Paul Vacca

Sous la rentrée littéraire, le tsunami “new romance”

Paul Vacca Romancier, essayiste et consultant

Sous le hashtag #booktok, qui comptabilise aujourd’hui près de 200 milliards de vues, TikTok est devenu la rampe de lancement des nouvelles voix de la littérature “young adult”.

Alors que la rentrée littéraire de septembre occupe le microcosme éditorial parisien, les médias traditionnels et les devantures des librairies, sur TikTok c’est la rentrée littéraire permanente. Le réseau social préféré des 12-18 ans, plus connu pour ses chorégraphies ou ses tutos de cuisine, s’est métamorphosé ces dernières années en usine à best-sellers. Sous le hashtag #booktok, qui comptabilise aujourd’hui près de 200 milliards de vues, le réseau chinois est devenu la rampe de lancement des nouvelles voix de la littérature young adult, ce segment dont le lectorat oscille entre 12 et 30 ans.

Ainsi, cette semaine, Morgane Moncomble, jeune romancière française de 27 ans (et déjà neuf romans au compteur), a été propulsée, au nez et à la barbe des prétendants aux grands prix littéraires de la rentrée, numéro un des ventes avec son nouveau roman Un automne pour tout pardonner (Editions Hugo & Cie). Depuis quelques années, c’est aussi une toute nouvelle vague d’autrices (un tsunami, devrait-on dire), qui est consacrée par TikTok venant souvent de l’autopublication numérique via la plateforme Wattpad: Colleen Hoover (plus de 20 millions d’exemplaires dont le méga-best-seller Jamais plus), Sarah J. Maas, Emma Green, Taylor Jenkins Reid, Emily Henry, Ali Hazelwood, etc.

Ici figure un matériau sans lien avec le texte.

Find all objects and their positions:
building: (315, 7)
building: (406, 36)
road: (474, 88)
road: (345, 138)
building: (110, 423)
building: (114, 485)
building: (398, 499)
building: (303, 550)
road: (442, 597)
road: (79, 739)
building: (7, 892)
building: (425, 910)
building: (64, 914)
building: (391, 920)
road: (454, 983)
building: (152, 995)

Le roman à l’eau de rose est… noir

Toutes ont à peu près l’âge de leur lectorat et sont les nouvelles stars de ce courant appelé la new romance. Même si celui-ci s’inspire des mêmes codes que la comédie romantique au cinéma ou la romance classique (Harlequin, pour le dire vite), la new romance s’en affranchit. Là où la romance classique se montrait plutôt chaste et allusive, la new romance est ouvertement et explicitement érotique. On parle alors de romans #spicy (épicés) comportant des scènes de #smutt (les scènes érotiques). La new romance se libère aussi des modèles normés de couples souvent hétérosexuels de la romance classique pour explorer toutes les sensibilités sexuelles LGBT et en s’ouvrant à des profils de personnages plus divers confrontés au handicap, aux TOC, au racisme ou à la grossophobie…

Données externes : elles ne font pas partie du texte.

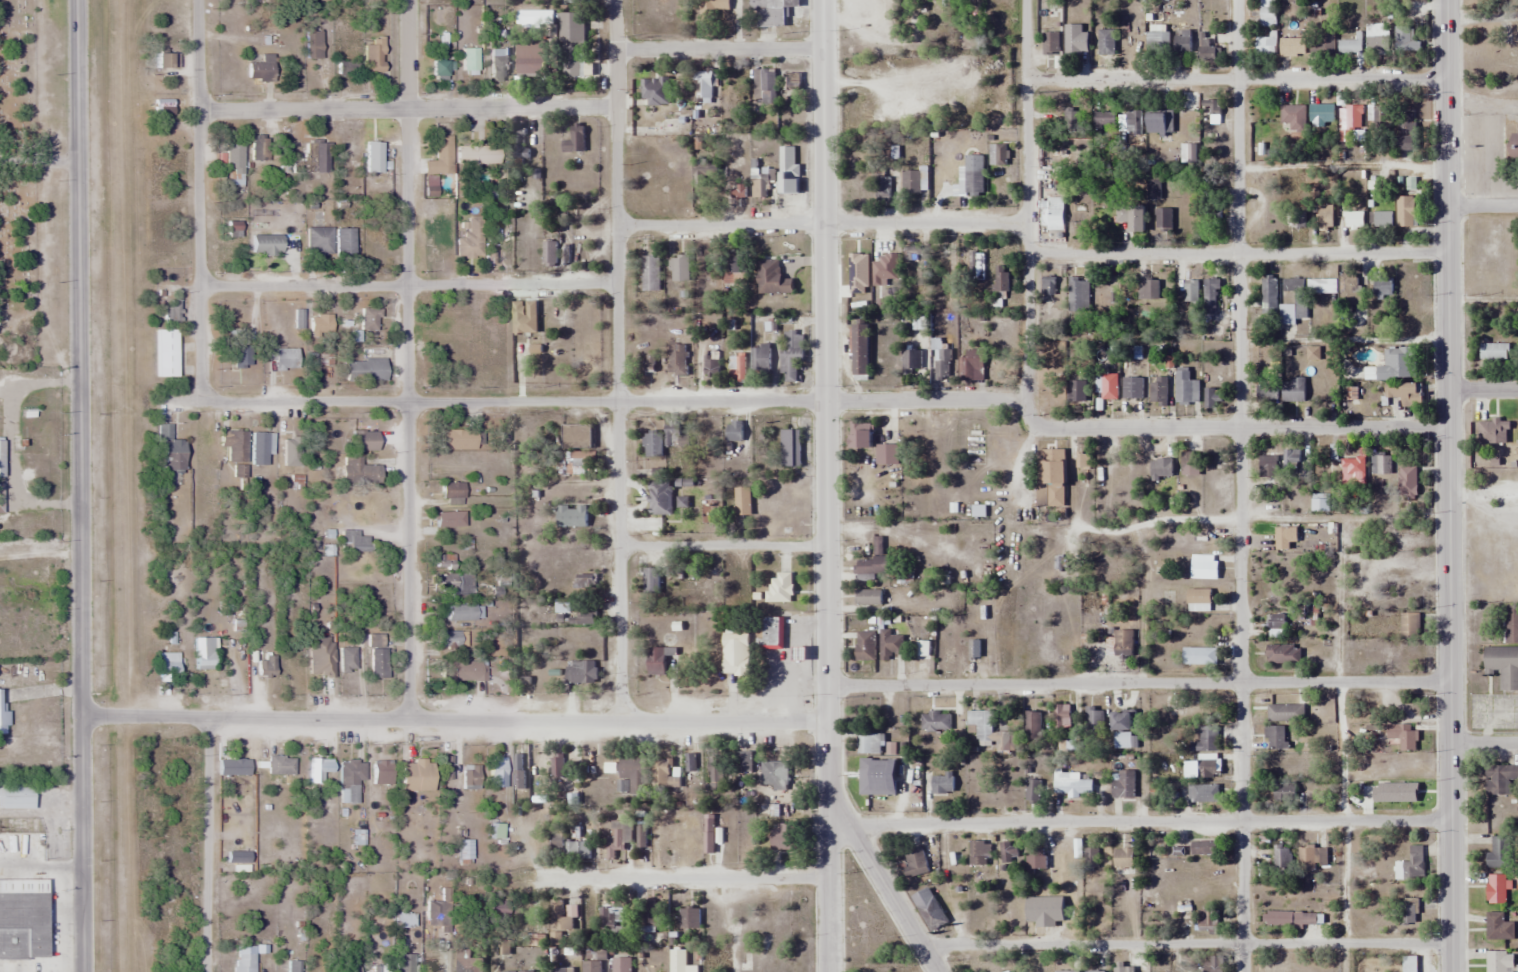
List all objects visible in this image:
building: (711, 8)
building: (771, 12)
building: (1267, 12)
building: (1376, 38)
building: (1515, 39)
building: (1322, 40)
building: (1407, 40)
building: (1105, 42)
building: (1157, 42)
building: (1182, 42)
building: (313, 44)
building: (1050, 44)
building: (571, 45)
building: (1349, 46)
building: (1279, 47)
road: (719, 50)
building: (1207, 53)
building: (373, 58)
building: (529, 58)
building: (167, 61)
building: (498, 66)
building: (345, 67)
building: (439, 67)
building: (260, 68)
road: (1234, 78)
building: (702, 87)
building: (768, 88)
building: (660, 103)
building: (1212, 106)
road: (407, 108)
building: (1323, 114)
building: (1381, 116)
building: (1349, 117)
building: (1071, 118)
building: (1116, 121)
building: (1159, 122)
building: (1293, 122)
building: (1406, 131)
building: (574, 139)
building: (347, 143)
building: (516, 146)
building: (259, 148)
building: (1513, 150)
building: (442, 154)
building: (997, 154)
building: (477, 155)
building: (319, 156)
building: (373, 156)
road: (39, 157)
building: (234, 164)
building: (788, 170)
building: (704, 174)
building: (974, 180)
building: (911, 182)
park: (16, 184)
building: (1153, 188)
building: (882, 189)
building: (758, 190)
building: (1074, 190)
road: (199, 198)
road: (1025, 200)
road: (1482, 207)
building: (1405, 211)
building: (1054, 213)
building: (1326, 216)
building: (1131, 217)
building: (1079, 218)
building: (1211, 218)
building: (1163, 219)
building: (1293, 219)
building: (1354, 219)
building: (1380, 219)
road: (821, 224)
building: (470, 239)
building: (319, 241)
building: (344, 241)
building: (549, 254)
building: (912, 254)
road: (1236, 254)
building: (734, 267)
building: (975, 267)
building: (678, 268)
building: (651, 273)
building: (771, 279)
building: (1000, 279)
road: (408, 284)
building: (1047, 285)
building: (1147, 289)
building: (1382, 289)
building: (1349, 290)
building: (1190, 291)
building: (1078, 294)
building: (1268, 295)
building: (1209, 297)
building: (1300, 298)
building: (171, 311)
building: (583, 313)
building: (369, 319)
building: (518, 320)
building: (320, 325)
building: (1207, 330)
building: (860, 351)
building: (535, 352)
building: (1493, 352)
building: (165, 353)
building: (790, 355)
building: (241, 357)
building: (284, 358)
road: (407, 359)
road: (618, 360)
building: (677, 360)
building: (760, 360)
building: (711, 362)
building: (910, 363)
building: (942, 364)
building: (971, 365)
building: (1394, 366)
building: (736, 368)
building: (364, 370)
building: (1107, 387)
building: (1132, 388)
building: (1186, 388)
building: (1293, 390)
road: (1482, 390)
building: (1075, 391)
building: (1158, 391)
building: (1267, 393)
building: (1405, 394)
building: (1211, 399)
road: (834, 401)
building: (734, 431)
building: (1501, 431)
building: (671, 435)
building: (860, 435)
building: (457, 438)
building: (364, 440)
building: (652, 443)
building: (579, 444)
building: (260, 447)
building: (790, 448)
building: (170, 449)
building: (235, 450)
building: (886, 454)
building: (1334, 454)
building: (1291, 457)
building: (1082, 458)
building: (0, 459)
building: (1190, 461)
building: (1380, 463)
building: (1268, 465)
building: (1353, 467)
building: (1161, 468)
building: (358, 471)
road: (1017, 475)
building: (1052, 476)
building: (1407, 482)
road: (1239, 485)
road: (80, 486)
railway: (130, 486)
road: (825, 486)
road: (1447, 486)
building: (452, 489)
building: (1, 498)
building: (660, 498)
building: (742, 501)
building: (1321, 503)
building: (571, 516)
building: (444, 518)
road: (1130, 526)
road: (889, 531)
building: (1283, 537)
building: (354, 541)
road: (722, 546)
building: (873, 560)
building: (1203, 567)
building: (585, 582)
building: (651, 582)
building: (452, 583)
building: (780, 588)
building: (868, 597)
building: (1198, 600)
building: (460, 611)
building: (583, 616)
building: (1276, 621)
building: (1510, 623)
building: (1410, 624)
building: (772, 633)
building: (452, 639)
building: (1123, 643)
building: (890, 645)
building: (865, 646)
building: (735, 653)
building: (1283, 654)
building: (321, 656)
building: (1199, 656)
building: (347, 659)
building: (656, 661)
building: (378, 662)
building: (266, 665)
building: (1503, 665)
building: (463, 669)
building: (581, 671)
road: (1137, 682)
road: (454, 719)
building: (2, 721)
building: (935, 721)
building: (1093, 721)
building: (1032, 727)
building: (986, 729)
building: (1064, 729)
building: (1121, 730)
building: (1402, 735)
building: (1275, 737)
building: (869, 742)
building: (1205, 742)
road: (1483, 742)
building: (744, 762)
building: (281, 764)
building: (556, 765)
building: (233, 766)
building: (596, 766)
building: (1208, 766)
building: (446, 768)
building: (321, 771)
building: (519, 771)
building: (381, 772)
building: (715, 772)
building: (873, 772)
building: (498, 774)
building: (632, 774)
building: (774, 774)
building: (416, 775)
building: (664, 775)
building: (472, 776)
building: (350, 779)
building: (1501, 780)
building: (942, 783)
building: (1122, 784)
building: (1071, 785)
building: (1032, 791)
building: (1203, 792)
building: (1284, 793)
building: (15, 794)
building: (572, 800)
road: (1147, 821)
building: (495, 830)
building: (641, 831)
building: (708, 834)
building: (784, 836)
building: (658, 838)
building: (617, 840)
building: (555, 843)
road: (208, 844)
building: (1203, 848)
building: (464, 849)
building: (577, 850)
building: (741, 851)
building: (979, 853)
building: (1500, 853)
building: (1009, 854)
building: (1306, 857)
building: (1036, 858)
building: (1090, 858)
building: (1281, 861)
building: (915, 862)
building: (1410, 865)
road: (683, 878)
road: (880, 884)
building: (1497, 889)
building: (438, 913)
building: (932, 914)
building: (1038, 914)
building: (1406, 914)
building: (21, 918)
building: (650, 918)
building: (689, 918)
building: (1284, 918)
building: (403, 919)
building: (611, 920)
building: (559, 921)
building: (1498, 927)
road: (1183, 944)
building: (468, 960)
building: (678, 961)
building: (1499, 961)
building: (243, 962)
building: (404, 962)
building: (1409, 964)
building: (621, 965)
building: (293, 966)
building: (591, 966)
building: (347, 968)
building: (380, 969)
building: (990, 969)
building: (560, 970)
building: (1123, 970)
building: (1066, 971)
building: (1094, 971)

Et enfin, loin d’adopter le rose uniforme des romances classiques, la new romance visite les faces les plus sombres de l’être humain. Notamment à travers le courant de plus en plus prégnant de la dark romance qui s’attaque ouvertement et sans tabou à des thématiques comme le harcèlement, l’addiction, les relations toxiques, la maltraitance, les violences conjugales, la mutilation, le deuil… La série Captive de Sarah Rivens en est un exemple éloquent.

Les “booktokeuses”

Tout ce courant littéraire bénéficie de la présence d’ambassadrices de choc sur TikTok: les booktokeuses. Des jeunes femmes dans la vingtaine qui officient en prêtresses devant leur bibliothèque où leurs livres, classés par couleurs, prennent des allures d’arc-en-ciel. Grâce à leurs courtes vidéos rythmées et souvent très drôles, elles permettent à la technologie de renouer avec un vecteur vieux comme le monde et le plus efficace pour vendre des livres: le bouche à oreille.

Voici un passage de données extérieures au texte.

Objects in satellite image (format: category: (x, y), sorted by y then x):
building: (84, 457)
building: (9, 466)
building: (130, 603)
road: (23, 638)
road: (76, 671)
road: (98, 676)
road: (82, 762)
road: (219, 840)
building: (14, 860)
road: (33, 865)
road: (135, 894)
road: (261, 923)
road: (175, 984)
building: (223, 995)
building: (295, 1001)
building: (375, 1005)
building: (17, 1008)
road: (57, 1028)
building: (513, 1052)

Leur parole directe ne s’embarrasse pas de longs discours, parvenant à restituer l’effet que leur a provoqué la lecture d’un livre dans son émotion brute. Comme lors d’une discussion entre amis, elles évacuent naturellement toute trace de surplomb intellectuel ou moral pour se concentrer sur le voyage émotionnel que la lecture leur a procuré.

Et parfois, les meilleurs arguments ne sont même pas verbaux. Une larme, une mimique un rien surjouée, un sourire complice, une grimace ou même l’aveu d’impuissance à dire son émotion avec un J’ai pas les mots” accompagné d’un regard extatique. Comme une forme de critique au-delà des mots.